3.6 Secret Management

  • The system shall provide a mechanism to manage secrets and store it encrypted in database.
  • The system shall provide a mechanism to generate secret based in random generator
  • The system shall support secret versioning, allowing rollback to a previous version of a secret.
  • The system shall encrypt all secrets in transit and at rest using industry-standard encryption protocols.
  • The system shall provide a role-based access mechanism to manage and retrieve secrets securely.
  • The system shall integrate with Kubernetes Secrets to synchronize secrets into clusters.

3.6 Object Storage Bucket Management

  • The system shall provide a mechanism to manage files in S3 bucket. S3 bucket may reside in AWS or Minio.
  • The system shall provide a mechanism to manage files in Azure Object Storage.
  • The system shall provide a mechanism to manage access keys to buckets
  • The system shall support tagging and categorization of files within buckets for better organization.
  • The system shall allow uploading, downloading, and deleting files through the management tool's GUI.
  • The system shall display file metadata such as size, type, upload date, and owner.

3.6 PostgreSQL Service Management

  • The system shall provide a mechanism to deploy PostgreSQL database cluster, as a service template plugin.
  • The system shall provide dashboard to monitor PostgreSQL databases, including performance metrics like query times, CPU usage, and memory consumption.
  • The system shall allow tenant users to create and delete PostgreSQL instances within their clusters.
  • The system shall provide automated backups for PostgreSQL databases with user-configurable backup intervals.
  • The system shall allow restoration of databases from backups, either fully or partially.
  • The system shall provide a mechanism for managing PostgreSQL configuration files and applying updates dynamically.

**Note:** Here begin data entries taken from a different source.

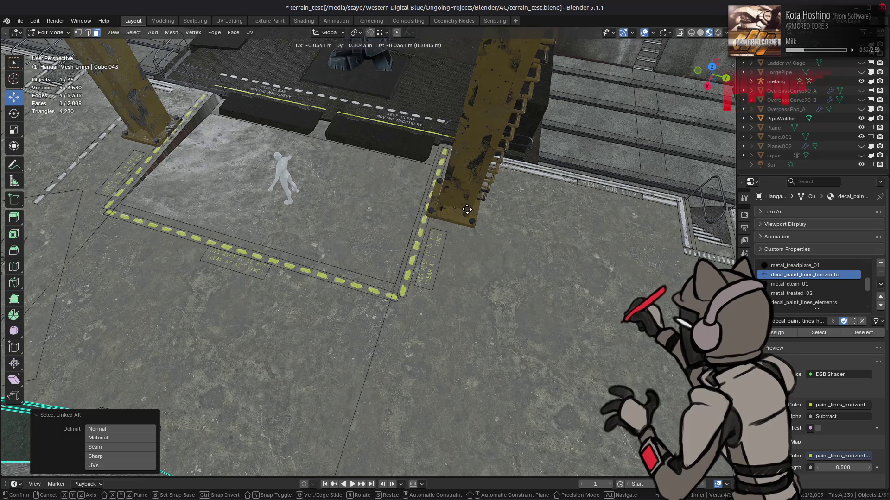
text(x)
text(y2.25)
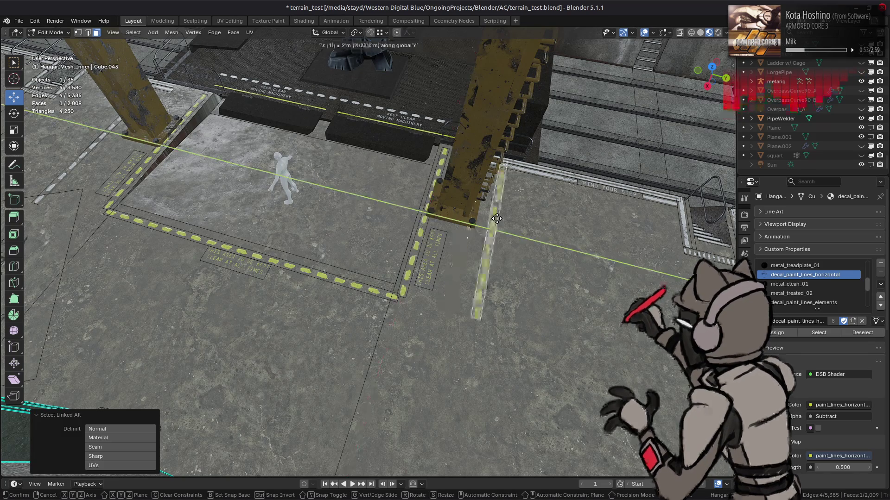
key(Return)
Shift the copy 0.5 m along X, then pass through Vertex Paint back to Object Mode.
middle_drag(494, 215, 399, 266)
text(gx)
text(0.5)
key(Return)
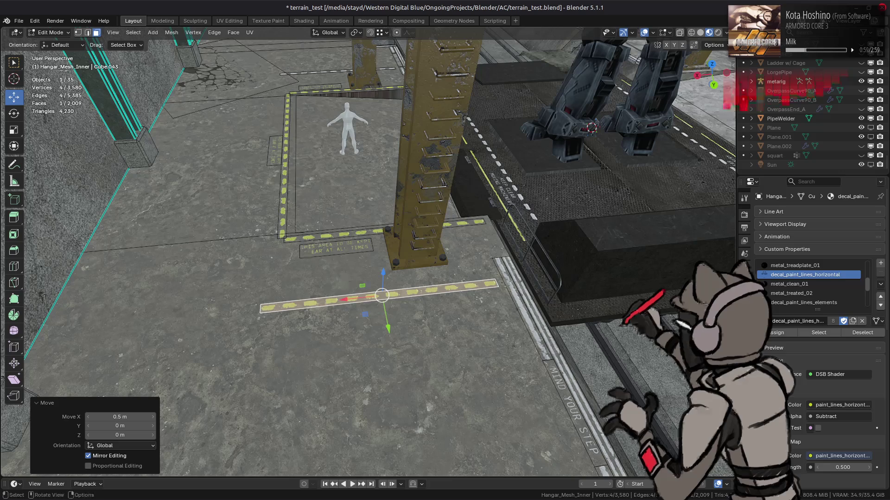
click(50, 32)
click(46, 73)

3.6 Trino Service Management

  • The system shall provide a mechanism to deploy Trino query engine cluster, including for High Availability, as a service template plugin.
  • The system shall provide a GUI to manage Trino configurations, including catalog and connector settings.
  • The system shall allow monitoring of query execution, including status, duration, and resource usage.
  • The system shall support user and role-based access to Trino clusters, integrating with the system's identity management solution.
  • The system shall provide audit logs of executed queries and configuration changes for compliance.
  • The system shall provide data catalog GUI to list down dataset in Trino
  • The system shall provide GUI for managing access control in Trino through tag based policy

3.7 Superset Service Management

  • The system shall provide a mechanism to deploy Apache Superset cluster, including for High Availability, as a service template plugin.
  • The system shall allow users to create and manage Superset dashboards and visualizations through the GUI.
  • The system shall monitor Superset performance, including response times and resource usage.
  • The system shall enable integration of Superset with various data sources, including PostgreSQL and Trino.
  • The system shall provide backup and restoration mechanisms for Superset configurations and metadata.
  • The system shall support scaling of Superset worker nodes dynamically based on workload.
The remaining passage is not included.